WHAT THIS TASK INVOLVES:
Copy word for word the lines of the records below, beginning at the one with "Channel your furry frien" and finishing at the one with "the fields, and", ends included, but none of the pictures.

::::

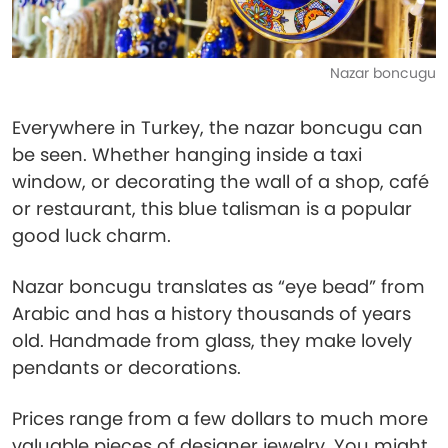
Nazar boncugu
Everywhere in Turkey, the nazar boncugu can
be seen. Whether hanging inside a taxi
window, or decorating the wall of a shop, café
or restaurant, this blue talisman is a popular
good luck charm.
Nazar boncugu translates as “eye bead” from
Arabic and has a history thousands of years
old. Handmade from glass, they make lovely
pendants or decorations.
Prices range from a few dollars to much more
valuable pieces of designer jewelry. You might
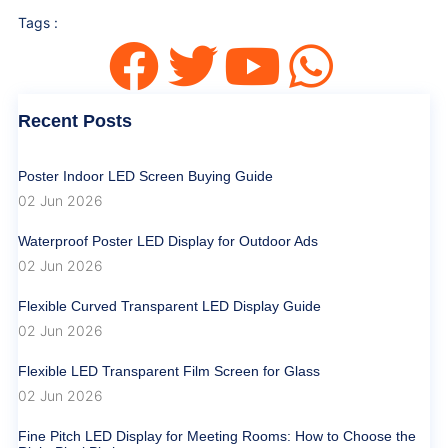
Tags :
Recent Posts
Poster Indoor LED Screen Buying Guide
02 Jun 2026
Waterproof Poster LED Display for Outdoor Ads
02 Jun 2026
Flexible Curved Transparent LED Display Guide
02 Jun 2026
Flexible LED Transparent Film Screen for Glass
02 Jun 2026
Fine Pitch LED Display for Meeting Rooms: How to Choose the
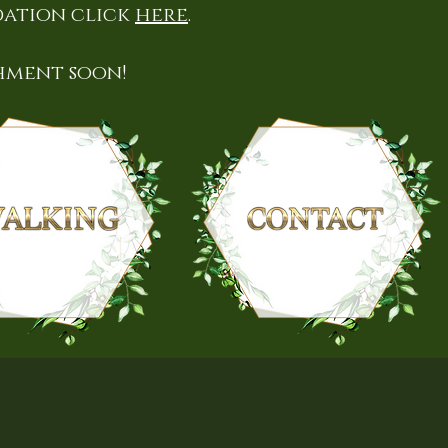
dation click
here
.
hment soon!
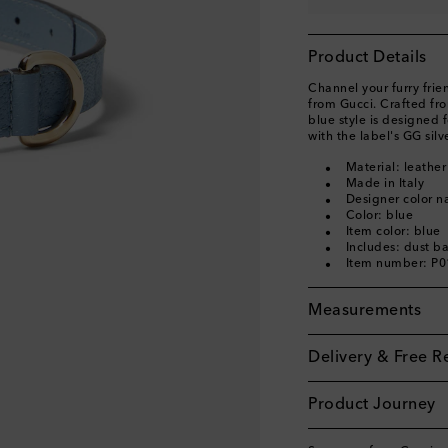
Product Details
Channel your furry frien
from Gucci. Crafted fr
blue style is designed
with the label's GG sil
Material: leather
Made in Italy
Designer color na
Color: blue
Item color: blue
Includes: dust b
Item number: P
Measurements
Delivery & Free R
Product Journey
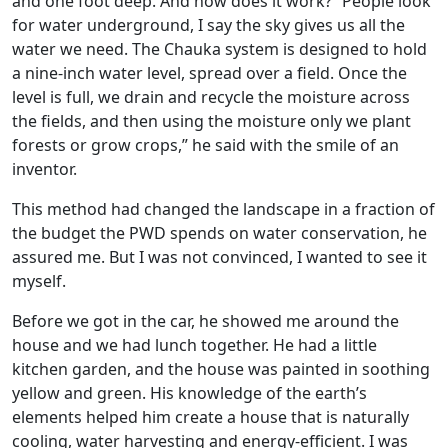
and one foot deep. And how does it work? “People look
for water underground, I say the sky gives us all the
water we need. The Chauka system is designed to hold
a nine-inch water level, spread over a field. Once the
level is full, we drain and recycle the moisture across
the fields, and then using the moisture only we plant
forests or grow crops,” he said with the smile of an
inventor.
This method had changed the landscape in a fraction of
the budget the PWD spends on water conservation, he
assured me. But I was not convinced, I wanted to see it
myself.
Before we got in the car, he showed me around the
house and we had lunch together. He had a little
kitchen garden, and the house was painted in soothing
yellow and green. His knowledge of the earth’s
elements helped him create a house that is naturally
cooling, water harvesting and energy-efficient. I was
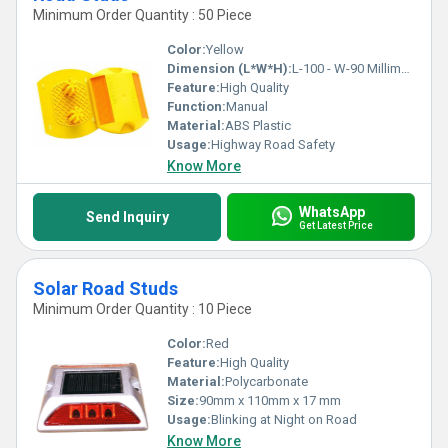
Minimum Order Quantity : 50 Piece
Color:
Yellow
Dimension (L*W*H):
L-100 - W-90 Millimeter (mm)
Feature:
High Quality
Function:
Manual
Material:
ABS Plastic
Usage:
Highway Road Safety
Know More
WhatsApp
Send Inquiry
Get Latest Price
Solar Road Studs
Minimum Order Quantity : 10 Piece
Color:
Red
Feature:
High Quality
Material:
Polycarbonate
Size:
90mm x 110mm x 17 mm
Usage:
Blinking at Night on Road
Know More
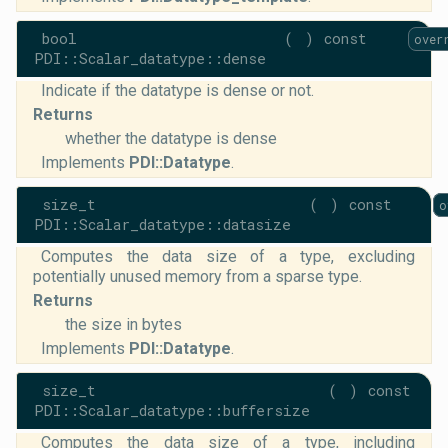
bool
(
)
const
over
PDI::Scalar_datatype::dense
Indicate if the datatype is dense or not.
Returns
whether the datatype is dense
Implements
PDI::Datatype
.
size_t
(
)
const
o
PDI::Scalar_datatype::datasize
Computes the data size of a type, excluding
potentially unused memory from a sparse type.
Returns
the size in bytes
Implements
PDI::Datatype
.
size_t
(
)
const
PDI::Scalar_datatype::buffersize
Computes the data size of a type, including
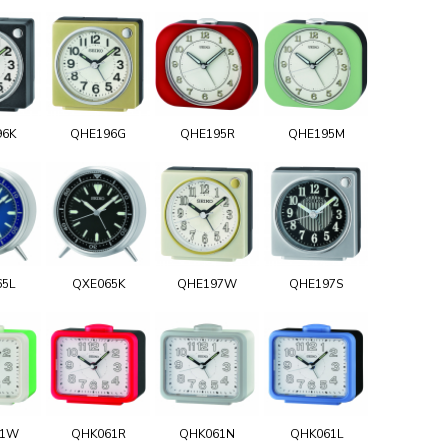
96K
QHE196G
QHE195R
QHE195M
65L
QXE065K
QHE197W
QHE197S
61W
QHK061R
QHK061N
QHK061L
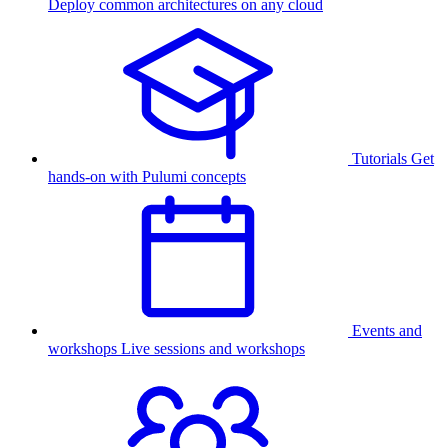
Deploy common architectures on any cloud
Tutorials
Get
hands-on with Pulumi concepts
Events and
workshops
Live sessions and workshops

::::

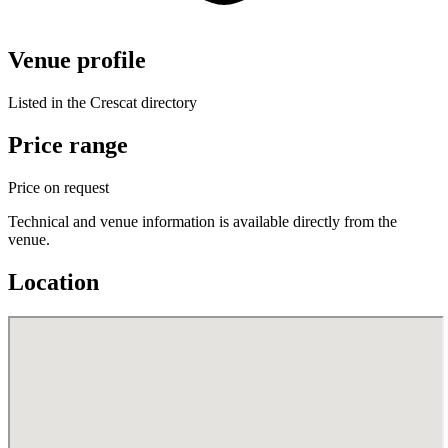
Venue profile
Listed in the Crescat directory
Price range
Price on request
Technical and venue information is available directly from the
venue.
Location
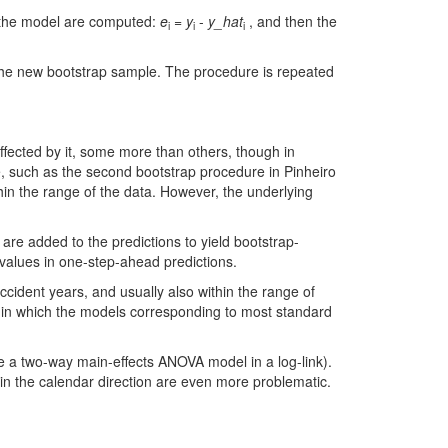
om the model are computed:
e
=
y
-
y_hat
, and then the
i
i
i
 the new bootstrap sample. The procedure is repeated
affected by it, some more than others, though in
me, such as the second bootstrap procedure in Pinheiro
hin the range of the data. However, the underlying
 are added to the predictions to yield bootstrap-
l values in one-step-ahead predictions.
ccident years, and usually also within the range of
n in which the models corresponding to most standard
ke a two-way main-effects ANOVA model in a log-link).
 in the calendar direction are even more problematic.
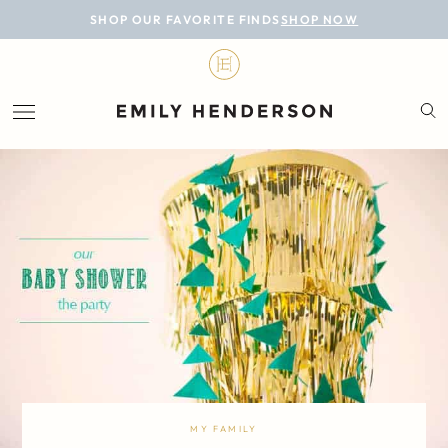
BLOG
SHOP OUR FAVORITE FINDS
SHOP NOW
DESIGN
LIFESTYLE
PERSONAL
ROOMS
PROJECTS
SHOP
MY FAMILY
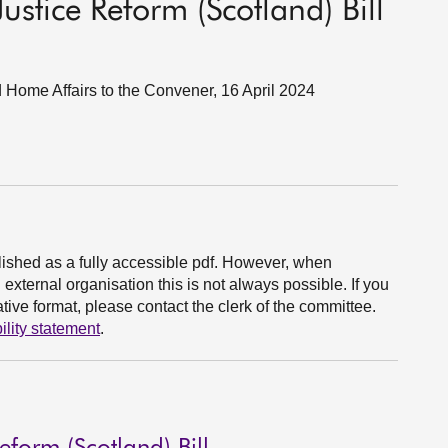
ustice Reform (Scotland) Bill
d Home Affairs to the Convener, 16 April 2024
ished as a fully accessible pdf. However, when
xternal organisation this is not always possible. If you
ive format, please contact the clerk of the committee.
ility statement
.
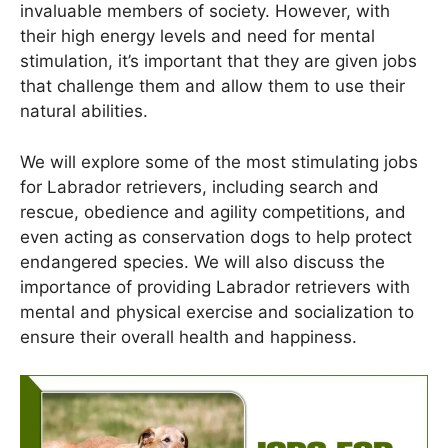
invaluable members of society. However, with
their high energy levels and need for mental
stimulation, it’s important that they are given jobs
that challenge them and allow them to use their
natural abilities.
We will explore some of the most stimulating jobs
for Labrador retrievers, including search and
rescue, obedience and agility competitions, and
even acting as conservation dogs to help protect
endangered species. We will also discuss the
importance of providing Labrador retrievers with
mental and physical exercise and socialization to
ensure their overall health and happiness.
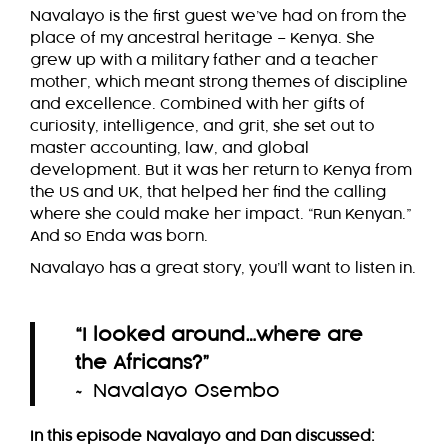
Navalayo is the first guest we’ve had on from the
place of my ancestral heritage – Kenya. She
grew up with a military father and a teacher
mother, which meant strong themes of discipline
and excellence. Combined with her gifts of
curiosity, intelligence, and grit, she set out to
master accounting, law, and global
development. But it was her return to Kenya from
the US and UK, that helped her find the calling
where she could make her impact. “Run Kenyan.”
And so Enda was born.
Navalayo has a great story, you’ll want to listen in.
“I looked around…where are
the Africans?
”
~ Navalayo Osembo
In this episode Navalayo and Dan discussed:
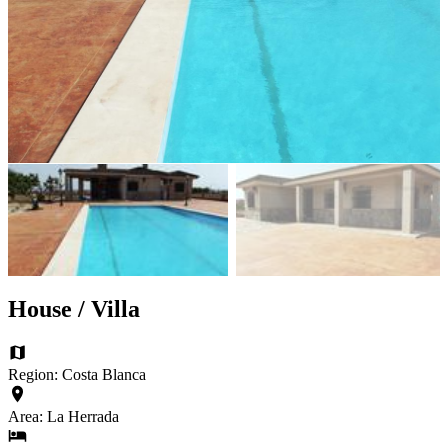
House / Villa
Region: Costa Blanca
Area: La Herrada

::::

ANSWER AREA:
Channel your furry frien
from Gucci. Crafted fr
blue style is designed
with the label's GG sil
Material: leather
Made in Italy
Designer color na
Color: blue
Item color: blue
Includes: dust b
Item number: P
Measurements
Delivery & Free R
Product Journey
and one foot deep. And how does it work? “People look
for water underground, I say the sky gives us all the
water we need. The Chauka system is designed to hold
a nine-inch water level, spread over a field. Once the
level is full, we drain and recycle the moisture across
the fields, and then using the moisture only we plant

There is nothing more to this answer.